Request
Go through the entries below from the first line and transcribe each one exactly, ending with the line that contains "Naturwissenschaftliche Informatik / Master".

Saved data entries:
BEGIN

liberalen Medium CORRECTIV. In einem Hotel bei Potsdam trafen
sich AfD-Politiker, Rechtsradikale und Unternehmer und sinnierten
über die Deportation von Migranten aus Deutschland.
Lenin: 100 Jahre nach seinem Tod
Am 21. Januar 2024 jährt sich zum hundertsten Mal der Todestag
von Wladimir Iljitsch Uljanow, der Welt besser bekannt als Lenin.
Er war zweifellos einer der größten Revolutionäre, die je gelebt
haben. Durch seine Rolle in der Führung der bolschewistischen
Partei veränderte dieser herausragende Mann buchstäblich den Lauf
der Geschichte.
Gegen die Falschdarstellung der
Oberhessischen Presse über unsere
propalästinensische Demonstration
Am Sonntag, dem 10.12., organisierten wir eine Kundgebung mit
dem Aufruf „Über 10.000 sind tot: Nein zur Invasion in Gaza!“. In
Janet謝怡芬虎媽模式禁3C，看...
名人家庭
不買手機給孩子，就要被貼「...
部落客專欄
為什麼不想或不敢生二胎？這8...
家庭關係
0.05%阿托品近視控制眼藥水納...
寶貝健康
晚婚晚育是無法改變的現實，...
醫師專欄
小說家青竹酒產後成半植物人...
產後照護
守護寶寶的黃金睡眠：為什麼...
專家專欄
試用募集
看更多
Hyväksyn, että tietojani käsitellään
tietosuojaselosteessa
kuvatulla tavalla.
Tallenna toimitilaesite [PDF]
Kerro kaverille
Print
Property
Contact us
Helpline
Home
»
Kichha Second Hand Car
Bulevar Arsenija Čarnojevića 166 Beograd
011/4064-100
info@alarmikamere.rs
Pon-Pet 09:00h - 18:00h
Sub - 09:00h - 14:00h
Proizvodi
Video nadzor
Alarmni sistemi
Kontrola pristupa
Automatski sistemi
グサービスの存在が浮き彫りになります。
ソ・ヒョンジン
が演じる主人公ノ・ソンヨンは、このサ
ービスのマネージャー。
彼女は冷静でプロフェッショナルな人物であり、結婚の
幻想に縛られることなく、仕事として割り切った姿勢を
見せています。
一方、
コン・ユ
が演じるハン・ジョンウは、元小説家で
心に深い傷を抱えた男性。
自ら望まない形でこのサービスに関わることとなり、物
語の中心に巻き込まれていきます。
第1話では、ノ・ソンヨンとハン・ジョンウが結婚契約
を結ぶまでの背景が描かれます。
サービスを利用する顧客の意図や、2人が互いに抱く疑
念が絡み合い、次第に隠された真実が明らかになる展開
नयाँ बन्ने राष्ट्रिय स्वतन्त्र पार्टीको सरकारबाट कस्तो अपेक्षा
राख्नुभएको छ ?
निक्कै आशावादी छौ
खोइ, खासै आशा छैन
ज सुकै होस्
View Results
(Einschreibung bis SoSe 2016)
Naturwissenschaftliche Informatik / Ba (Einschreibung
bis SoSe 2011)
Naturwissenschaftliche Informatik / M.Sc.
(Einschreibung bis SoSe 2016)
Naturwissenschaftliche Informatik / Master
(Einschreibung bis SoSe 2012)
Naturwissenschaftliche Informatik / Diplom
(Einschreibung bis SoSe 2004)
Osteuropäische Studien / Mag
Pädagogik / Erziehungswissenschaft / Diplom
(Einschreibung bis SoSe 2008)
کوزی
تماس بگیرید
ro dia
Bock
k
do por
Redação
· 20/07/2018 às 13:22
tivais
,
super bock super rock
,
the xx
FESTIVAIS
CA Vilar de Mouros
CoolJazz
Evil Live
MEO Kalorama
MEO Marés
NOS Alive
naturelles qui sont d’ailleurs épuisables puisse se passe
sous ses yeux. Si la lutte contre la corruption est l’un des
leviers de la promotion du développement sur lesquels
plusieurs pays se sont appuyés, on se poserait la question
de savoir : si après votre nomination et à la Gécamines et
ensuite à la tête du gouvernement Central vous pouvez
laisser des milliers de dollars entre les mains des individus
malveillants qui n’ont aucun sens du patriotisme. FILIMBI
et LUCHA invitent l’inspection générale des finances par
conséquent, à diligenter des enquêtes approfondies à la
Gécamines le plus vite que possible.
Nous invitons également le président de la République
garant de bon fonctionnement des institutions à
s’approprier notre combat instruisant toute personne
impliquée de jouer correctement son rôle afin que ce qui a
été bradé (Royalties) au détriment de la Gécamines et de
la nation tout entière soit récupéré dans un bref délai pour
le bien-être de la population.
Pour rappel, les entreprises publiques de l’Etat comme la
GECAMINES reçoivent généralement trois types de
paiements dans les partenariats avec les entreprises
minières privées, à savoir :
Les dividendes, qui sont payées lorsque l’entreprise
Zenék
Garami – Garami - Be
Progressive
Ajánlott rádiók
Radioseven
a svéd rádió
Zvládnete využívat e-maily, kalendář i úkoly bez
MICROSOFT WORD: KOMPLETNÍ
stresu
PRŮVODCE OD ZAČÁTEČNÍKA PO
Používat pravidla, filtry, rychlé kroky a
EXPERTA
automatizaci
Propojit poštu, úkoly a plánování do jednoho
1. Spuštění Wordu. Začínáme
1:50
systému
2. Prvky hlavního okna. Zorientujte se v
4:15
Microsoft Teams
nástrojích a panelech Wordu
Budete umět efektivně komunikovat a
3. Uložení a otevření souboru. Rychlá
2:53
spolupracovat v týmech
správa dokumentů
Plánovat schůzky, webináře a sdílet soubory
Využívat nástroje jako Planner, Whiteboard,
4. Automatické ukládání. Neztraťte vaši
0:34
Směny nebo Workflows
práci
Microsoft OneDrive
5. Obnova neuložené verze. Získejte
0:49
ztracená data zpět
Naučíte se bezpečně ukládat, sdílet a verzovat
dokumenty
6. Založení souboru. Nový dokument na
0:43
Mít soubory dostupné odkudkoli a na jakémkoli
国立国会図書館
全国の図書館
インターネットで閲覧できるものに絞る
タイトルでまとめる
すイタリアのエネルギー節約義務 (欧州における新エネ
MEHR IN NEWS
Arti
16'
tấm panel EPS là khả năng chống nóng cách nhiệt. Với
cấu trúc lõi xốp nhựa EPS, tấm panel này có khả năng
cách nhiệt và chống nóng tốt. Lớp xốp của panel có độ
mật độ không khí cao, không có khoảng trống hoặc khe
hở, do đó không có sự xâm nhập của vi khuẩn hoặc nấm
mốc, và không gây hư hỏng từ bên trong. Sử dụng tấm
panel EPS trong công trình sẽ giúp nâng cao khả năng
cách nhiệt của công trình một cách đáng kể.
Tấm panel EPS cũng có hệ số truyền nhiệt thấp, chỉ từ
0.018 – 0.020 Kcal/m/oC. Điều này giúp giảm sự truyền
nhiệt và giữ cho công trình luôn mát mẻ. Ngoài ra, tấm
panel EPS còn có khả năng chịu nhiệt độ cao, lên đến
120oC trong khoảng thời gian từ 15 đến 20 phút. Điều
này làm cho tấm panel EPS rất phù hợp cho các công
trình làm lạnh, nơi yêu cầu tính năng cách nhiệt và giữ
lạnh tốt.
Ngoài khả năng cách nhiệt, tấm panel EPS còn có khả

END

Exercise response
liberalen Medium CORRECTIV. In einem Hotel bei Potsdam trafen
sich AfD-Politiker, Rechtsradikale und Unternehmer und sinnierten
über die Deportation von Migranten aus Deutschland.
Lenin: 100 Jahre nach seinem Tod
Am 21. Januar 2024 jährt sich zum hundertsten Mal der Todestag
von Wladimir Iljitsch Uljanow, der Welt besser bekannt als Lenin.
Er war zweifellos einer der größten Revolutionäre, die je gelebt
haben. Durch seine Rolle in der Führung der bolschewistischen
Partei veränderte dieser herausragende Mann buchstäblich den Lauf
der Geschichte.
Gegen die Falschdarstellung der
Oberhessischen Presse über unsere
propalästinensische Demonstration
Am Sonntag, dem 10.12., organisierten wir eine Kundgebung mit
dem Aufruf „Über 10.000 sind tot: Nein zur Invasion in Gaza!“. In
Janet謝怡芬虎媽模式禁3C，看...
名人家庭
不買手機給孩子，就要被貼「...
部落客專欄
為什麼不想或不敢生二胎？這8...
家庭關係
0.05%阿托品近視控制眼藥水納...
寶貝健康
晚婚晚育是無法改變的現實，...
醫師專欄
小說家青竹酒產後成半植物人...
產後照護
守護寶寶的黃金睡眠：為什麼...
專家專欄
試用募集
看更多
Hyväksyn, että tietojani käsitellään
tietosuojaselosteessa
kuvatulla tavalla.
Tallenna toimitilaesite [PDF]
Kerro kaverille
Print
Property
Contact us
Helpline
Home
»
Kichha Second Hand Car
Bulevar Arsenija Čarnojevića 166 Beograd
011/4064-100
info@alarmikamere.rs
Pon-Pet 09:00h - 18:00h
Sub - 09:00h - 14:00h
Proizvodi
Video nadzor
Alarmni sistemi
Kontrola pristupa
Automatski sistemi
グサービスの存在が浮き彫りになります。
ソ・ヒョンジン
が演じる主人公ノ・ソンヨンは、このサ
ービスのマネージャー。
彼女は冷静でプロフェッショナルな人物であり、結婚の
幻想に縛られることなく、仕事として割り切った姿勢を
見せています。
一方、
コン・ユ
が演じるハン・ジョンウは、元小説家で
心に深い傷を抱えた男性。
自ら望まない形でこのサービスに関わることとなり、物
語の中心に巻き込まれていきます。
第1話では、ノ・ソンヨンとハン・ジョンウが結婚契約
を結ぶまでの背景が描かれます。
サービスを利用する顧客の意図や、2人が互いに抱く疑
念が絡み合い、次第に隠された真実が明らかになる展開
नयाँ बन्ने राष्ट्रिय स्वतन्त्र पार्टीको सरकारबाट कस्तो अपेक्षा
राख्नुभएको छ ?
निक्कै आशावादी छौ
खोइ, खासै आशा छैन
ज सुकै होस्
View Results
(Einschreibung bis SoSe 2016)
Naturwissenschaftliche Informatik / Ba (Einschreibung
bis SoSe 2011)
Naturwissenschaftliche Informatik / M.Sc.
(Einschreibung bis SoSe 2016)
Naturwissenschaftliche Informatik / Master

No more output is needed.